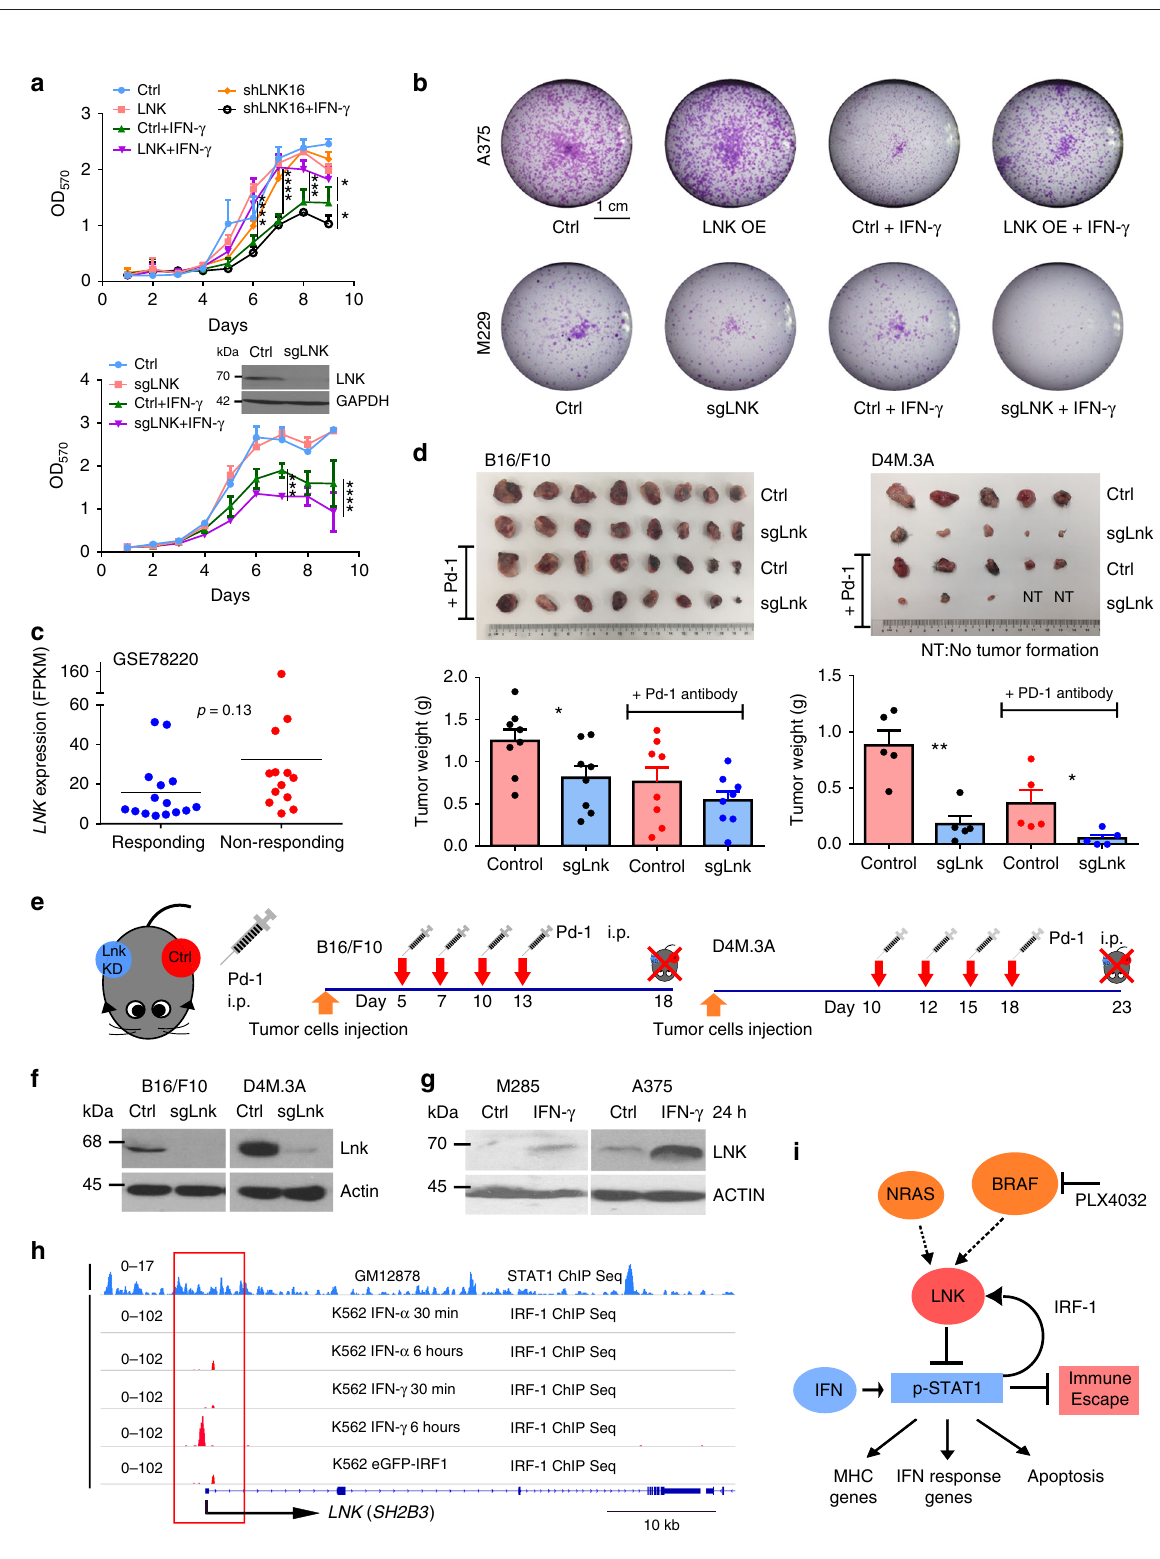
Fig. 5 Silencing of LNK enhances IFN signaling in melanoma cells. a GSEA analysis of signi fi cantly enriched gene expression signatures in A375 melanoma cells with silenced LNK using different CRISPR-Cas9 guide RNA. Cells were either cultured with or without IFN gamma (400 U/ml, 24 h); and gene expression was analyzed using RNA sequencing. NES, normalized enrichment score; FDR, false discovery rate. The color scale indicates the positive (red) or negative (blue) correlation. b Silencing of LNK enhanced the IFN- γ induced (400 U/ml, 24 h) gene expression of MHC class I and II. c Silencing of LNK enhanced the IFN response gene expression in A375 cells. d Real time PCR analysis of IFN induced genes expression in A375 cells with either forced expression (LNK OE) or silencing of LNK (sgLNK), either with or without IFN- γ treatment (2000 U/ml, 24 h). * P < 0.05; ** P < 0.01; *** P < 0.001; **** P < 0.0001; ns, not signi fi cant; unpaired two tailed t -test. Error bars represent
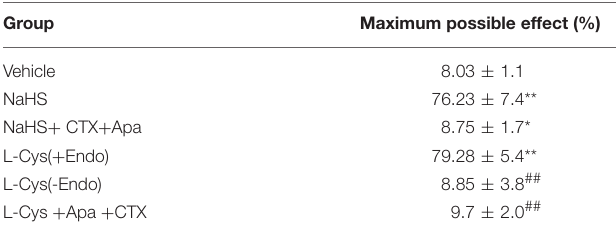
TABLE 1 | Effects of CTX plus Apa on relaxation of MCA to NaHS or L-Cys, and role of vascular endothelium in L-Cys-induced relaxation in the MCA (Mean ± SD, n =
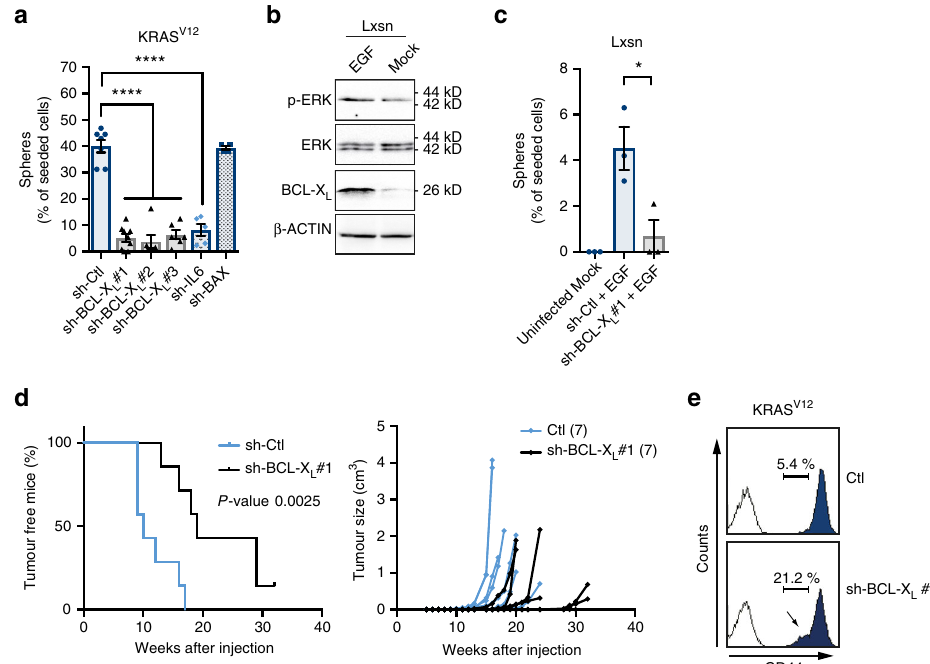
Fig. 2 BCL-X L maintains cancer initiating cell features induced by RAS activity in mammary cells. a , b Percentage of sphere forming cells in bulk population of a MCF10A KRAS V12 cells or c EGF-treated MCF10A Lxsn cells after 72 h infection with the indicated lentivector sh-RNAs. As comparison, the measured lack of sphere formation of Lxsn untreated with EGF is also illustrated. 128 cells per condition were seeded in serum-free media in ultra-low adhesion plates and the resulting spheres counted after two weeks incubation. Each dot represents the percentage of cell forming sphere for one biological replicate. Mean and SEM of at least 3 (3 to 6) independent experiments are represented (two-tailed unpaired t -test). b Western blot analysis of BCL-X L expression and ERK phosphorylation in MCF10A Lxsn cells after overnight starvation and treatment with 20 ng ml − 1 EGF for an additional 24 h d . Transplant experiment of MCF10A KRAS V12 cells infected with sh-BCL-X L or a control vector. 5 × 10 5 cells were subcutaneously injected in 7 Nu/Nu mice for each group and tumour growth was monitored (Log-rank (Mantel-Cox) test). e Flow cytometry analysis of CD44 expression on MCF10A KRAS V12 cells infected with sh-BCL-X L or a control vector 72 h prior staining. White histograms represent the IgG control staining; blue histograms represent the CD44 staining. Data from one representative experiment are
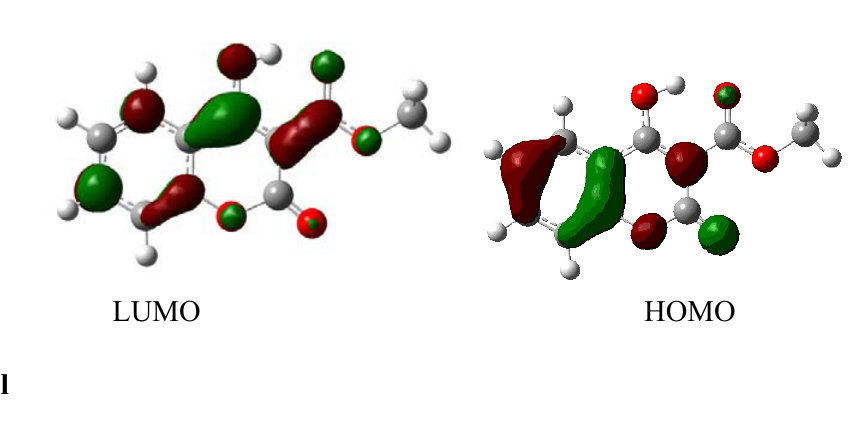
Figure 8. HOMO ( − 0.25988eV) and LUMO ( − 0.09171eV) orbitals of 3-methoxycarbonyl- 4-hydroxy coumarin after single point PCM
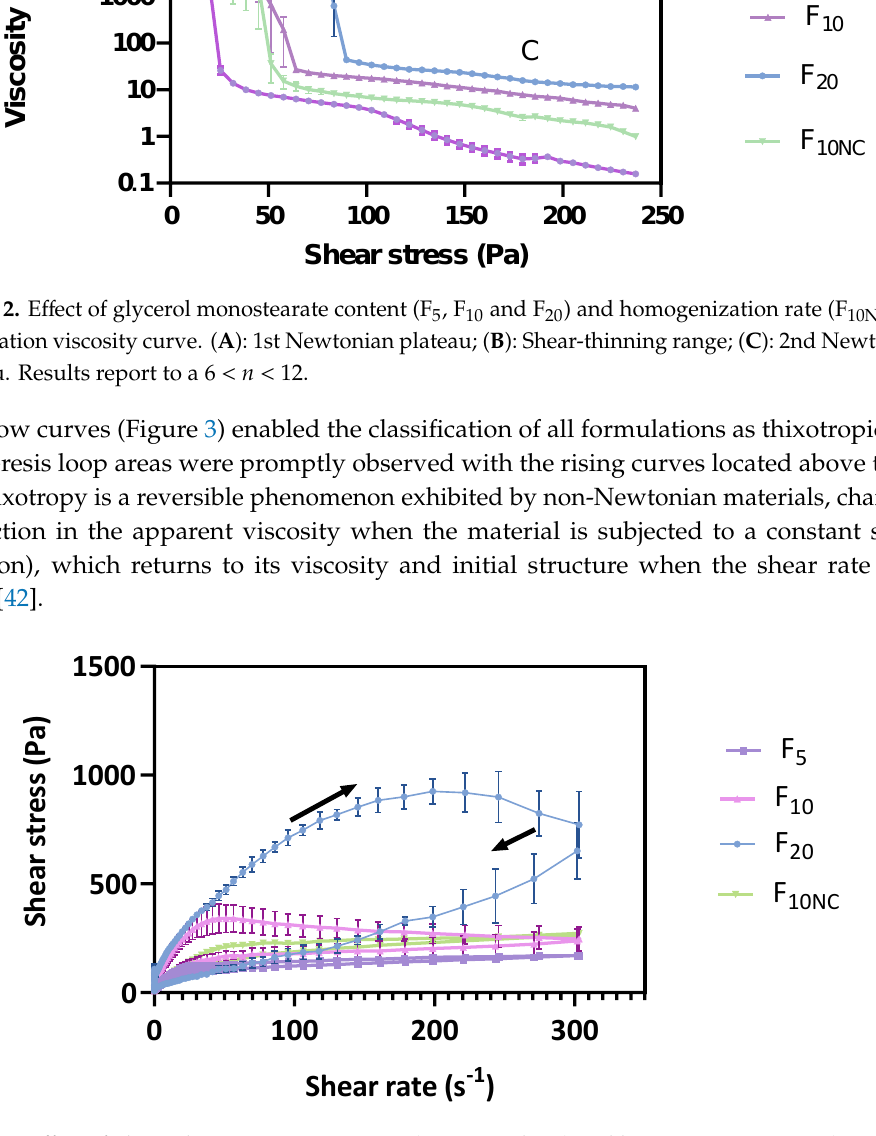
Figure 3. E ff ect of glycerol monostearate content (F 5 , F 10 and F 20 ) and homogenization rate (F 10NC ) on formulation thixotropic relative area.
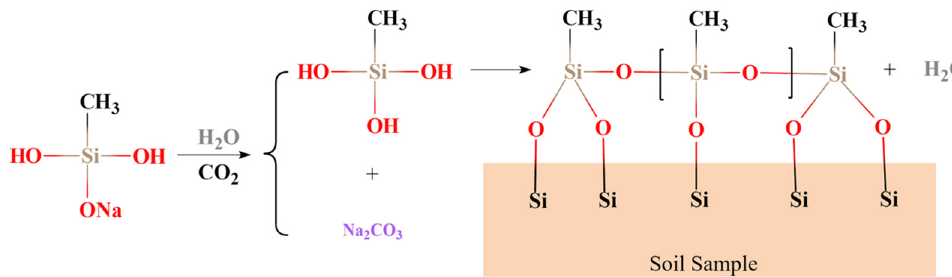
Figure 6. Reaction process of SMS with H 2 O and CO 2 and bond diagram with soil.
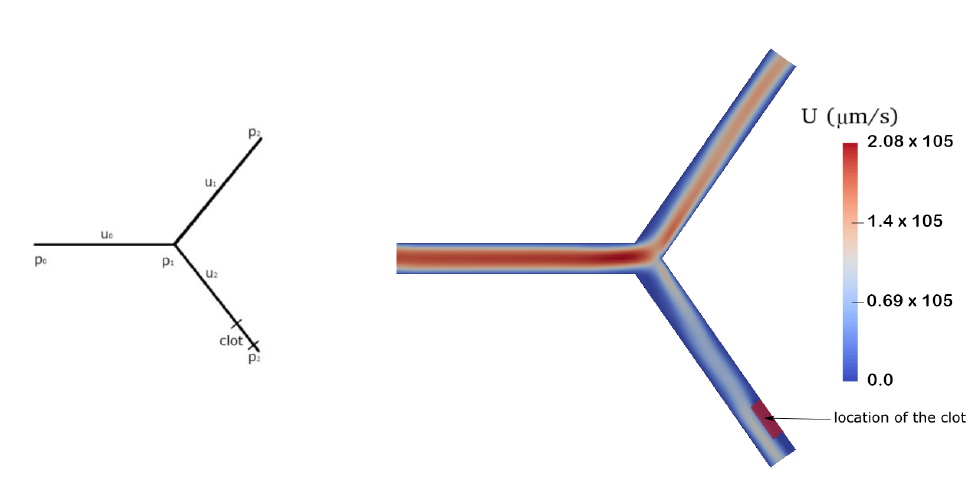
Figure 4. Schematic representation of bifurcating vessels (left) with a clot located in vessel 2, u i , i = 0,1, 2 are the average flow velocities in the corresponding vessels, p 0 is the pressure at the flow inlet and p 2 at the outlet, and p 1 is the pressure at the bifurcation point. Flow velocity in 2D numerical simulations with the Navier–Stokes equations in the same vessels (right image is increased for a better representation of the velocity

TASK DIRECTIONS - Skipping all pictures, set the listing down exactly as written.

REPLY TO THE EXERCISE -
Fig. 5 Silencing of LNK enhances IFN signaling in melanoma cells. a GSEA analysis of signi fi cantly enriched gene expression signatures in A375 melanoma cells with silenced LNK using different CRISPR-Cas9 guide RNA. Cells were either cultured with or without IFN gamma (400 U/ml, 24 h); and gene expression was analyzed using RNA sequencing. NES, normalized enrichment score; FDR, false discovery rate. The color scale indicates the positive (red) or negative (blue) correlation. b Silencing of LNK enhanced the IFN- γ induced (400 U/ml, 24 h) gene expression of MHC class I and II. c Silencing of LNK enhanced the IFN response gene expression in A375 cells. d Real time PCR analysis of IFN induced genes expression in A375 cells with either forced expression (LNK OE) or silencing of LNK (sgLNK), either with or without IFN- γ treatment (2000 U/ml, 24 h). * P < 0.05; ** P < 0.01; *** P < 0.001; **** P < 0.0001; ns, not signi fi cant; unpaired two tailed t -test. Error bars represent
TABLE 1 | Effects of CTX plus Apa on relaxation of MCA to NaHS or L-Cys, and role of vascular endothelium in L-Cys-induced relaxation in the MCA (Mean ± SD, n =
Fig. 2 BCL-X L maintains cancer initiating cell features induced by RAS activity in mammary cells. a , b Percentage of sphere forming cells in bulk population of a MCF10A KRAS V12 cells or c EGF-treated MCF10A Lxsn cells after 72 h infection with the indicated lentivector sh-RNAs. As comparison, the measured lack of sphere formation of Lxsn untreated with EGF is also illustrated. 128 cells per condition were seeded in serum-free media in ultra-low adhesion plates and the resulting spheres counted after two weeks incubation. Each dot represents the percentage of cell forming sphere for one biological replicate. Mean and SEM of at least 3 (3 to 6) independent experiments are represented (two-tailed unpaired t -test). b Western blot analysis of BCL-X L expression and ERK phosphorylation in MCF10A Lxsn cells after overnight starvation and treatment with 20 ng ml − 1 EGF for an additional 24 h d . Transplant experiment of MCF10A KRAS V12 cells infected with sh-BCL-X L or a control vector. 5 × 10 5 cells were subcutaneously injected in 7 Nu/Nu mice for each group and tumour growth was monitored (Log-rank (Mantel-Cox) test). e Flow cytometry analysis of CD44 expression on MCF10A KRAS V12 cells infected with sh-BCL-X L or a control vector 72 h prior staining. White histograms represent the IgG control staining; blue histograms represent the CD44 staining. Data from one representative experiment are
Figure 8. HOMO ( − 0.25988eV) and LUMO ( − 0.09171eV) orbitals of 3-methoxycarbonyl- 4-hydroxy coumarin after single point PCM
Figure 3. E ff ect of glycerol monostearate content (F 5 , F 10 and F 20 ) and homogenization rate (F 10NC ) on formulation thixotropic relative area.
Figure 6. Reaction process of SMS with H 2 O and CO 2 and bond diagram with soil.
Figure 4. Schematic representation of bifurcating vessels (left) with a clot located in vessel 2, u i , i = 0,1, 2 are the average flow velocities in the corresponding vessels, p 0 is the pressure at the flow inlet and p 2 at the outlet, and p 1 is the pressure at the bifurcation point. Flow velocity in 2D numerical simulations with the Navier–Stokes equations in the same vessels (right image is increased for a better representation of the velocity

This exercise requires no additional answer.